Infrastructure Definition in Economics With Example
Every activity in a country, be it production, distribution, etc., requires the presence of infrastructure. The availability of infrastructure ensures the smooth and prosperous functioning of the economy. In other words, it acts as a core support system that enables the economy to grow and develop. To live in the absence of infrastructure is akin to living in a primitive age.
Infrastructure enables the economy to break the shackles of traditional and primitive social structures and customs. In fact, the difference between a developed country and an underdeveloped country can be mainly attributed to the lack of sufficient and technically advanced infrastructure in the latter. Formally, infrastructure is defined as the underlying tangible and organizational structures essential for the smooth and prosperous functioning of an economy.
Infrastructure has two-fold benefits. On the one hand, it serves as the basic input for various economic activities such as production and investment. On the other hand, it acts as a support system.
As an input, infrastructure facilitates the production process. The presence of sound infrastructure is essential for smooth and efficient production in all the sectors of an economy. It is a necessary condition for higher production and higher productivity.

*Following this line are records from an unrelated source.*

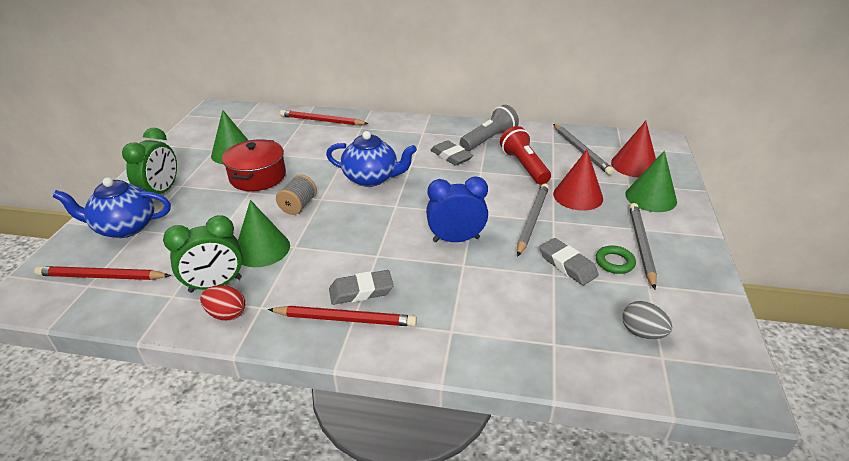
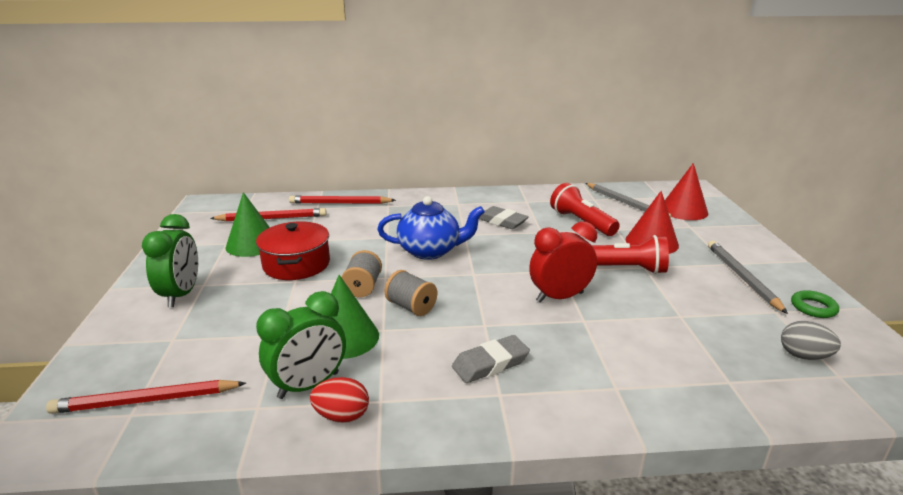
camera: 15 degrees left, 10 degrees down
blue teapot [53,177,171,238] -> none
red pencil [268,306,417,327] -> red pencil moved to [210,208,327,221]
blue clock [426,176,488,242] -> red clock [529,221,597,303]
grey flashlight [460,105,519,151] -> none
grey pencil [517,183,549,257] -> red flashlight [592,235,669,274]
grey eraser [539,238,599,285] -> none
green ring [596,245,636,274] -> green ring moved to [791,290,839,318]
green cone [625,151,677,212] -> none
none -> grey spool [385,270,437,316]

For example, if agriculture is devoid of infrastructure such as irrigation facilities, then it would depend entirely on rains, which may hamper its production and productivity. Similarly, in the absence of proper means of transportation, industrial production would be adversely affected due to delays in the movement of raw materials, capital goods, and finished goods.
Besides serving as an input, infrastructure also acts as a support system. It helps develop the quality of human capital. For example, quality educational institutes and good health-care facilities enhance the productivity of a population and, thereby, help in increasing the production of goods and services.